When bacterial or viral particles are present in the body, they are phagocytized by leukocytes, tissue macrophages, and large granular killer lymphocytes. In response to the phagocytized particles, these cells release cytokines, a diverse group of peptide signaling molecules involved in the innate and adaptive immune responses. One of the most important of these cytokines in causing fever is interleukin-1. Interleukin-1 induces the formation of prostaglandin E2, which acts on the hypothalamus to elicit the fever reaction. When prostaglandin formation is blocked by drugs, the fever is completely abrogated or at least reduced. This is the proposed mechanism of action for aspirin and other antipyretics to reduce the level of fever, and it explains why these compounds do not lower the body temperature in a normal, healthy person (who does not have elevated levels of interleukin-1).

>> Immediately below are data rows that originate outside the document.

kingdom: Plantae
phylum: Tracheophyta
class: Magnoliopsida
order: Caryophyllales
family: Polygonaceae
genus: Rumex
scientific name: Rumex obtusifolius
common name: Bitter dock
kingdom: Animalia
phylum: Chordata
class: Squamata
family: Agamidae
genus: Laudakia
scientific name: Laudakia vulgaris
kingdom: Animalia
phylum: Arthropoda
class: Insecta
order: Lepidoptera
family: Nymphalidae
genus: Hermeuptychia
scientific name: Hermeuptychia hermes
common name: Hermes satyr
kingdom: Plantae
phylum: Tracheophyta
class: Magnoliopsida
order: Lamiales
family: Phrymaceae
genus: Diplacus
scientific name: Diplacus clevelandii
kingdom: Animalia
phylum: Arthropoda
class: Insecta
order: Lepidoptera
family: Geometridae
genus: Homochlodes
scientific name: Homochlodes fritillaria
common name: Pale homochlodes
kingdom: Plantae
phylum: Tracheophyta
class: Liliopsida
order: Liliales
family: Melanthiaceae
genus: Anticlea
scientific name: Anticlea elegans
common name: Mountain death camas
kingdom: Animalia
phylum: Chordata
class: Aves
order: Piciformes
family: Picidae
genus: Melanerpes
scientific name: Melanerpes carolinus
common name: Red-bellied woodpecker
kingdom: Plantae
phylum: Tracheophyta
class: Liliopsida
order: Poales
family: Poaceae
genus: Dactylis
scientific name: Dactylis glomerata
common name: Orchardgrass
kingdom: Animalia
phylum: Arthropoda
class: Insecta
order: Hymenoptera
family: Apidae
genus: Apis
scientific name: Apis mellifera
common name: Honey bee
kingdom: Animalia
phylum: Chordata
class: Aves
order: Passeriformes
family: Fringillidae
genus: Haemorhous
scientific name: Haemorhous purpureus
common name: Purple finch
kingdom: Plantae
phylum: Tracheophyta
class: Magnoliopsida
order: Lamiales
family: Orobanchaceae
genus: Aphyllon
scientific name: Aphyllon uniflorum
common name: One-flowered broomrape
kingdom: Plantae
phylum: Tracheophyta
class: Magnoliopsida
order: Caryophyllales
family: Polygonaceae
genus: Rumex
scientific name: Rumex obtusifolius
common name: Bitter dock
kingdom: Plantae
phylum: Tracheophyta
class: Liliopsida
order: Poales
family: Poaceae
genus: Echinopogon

When the interleukin-1 mechanism resets the set point for temperature control, body temperature is maintained at a higher level. Raising the set point of body temperature induces the subjective sensations of being cold, and nervous mechanisms initiate shivering and piloerection. Once the body temperature has reached the new set point, the individual no longer has the subjective sensation of being cold, and body temperature is elevated above normal. When the pyrogens have been cleared from the body, the set point for temperature control returns to normal levels. At this point, the body temperature is too warm, which induces the subjective sensations of being too hot, and nervous mechanisms initiate vasodilatation of the skin blood vessels and sweating. This sudden change of events in a febrile state is known as the “crisis” or, more appropriately, the “flush” and typically signals that the temperature will soon be decreasing.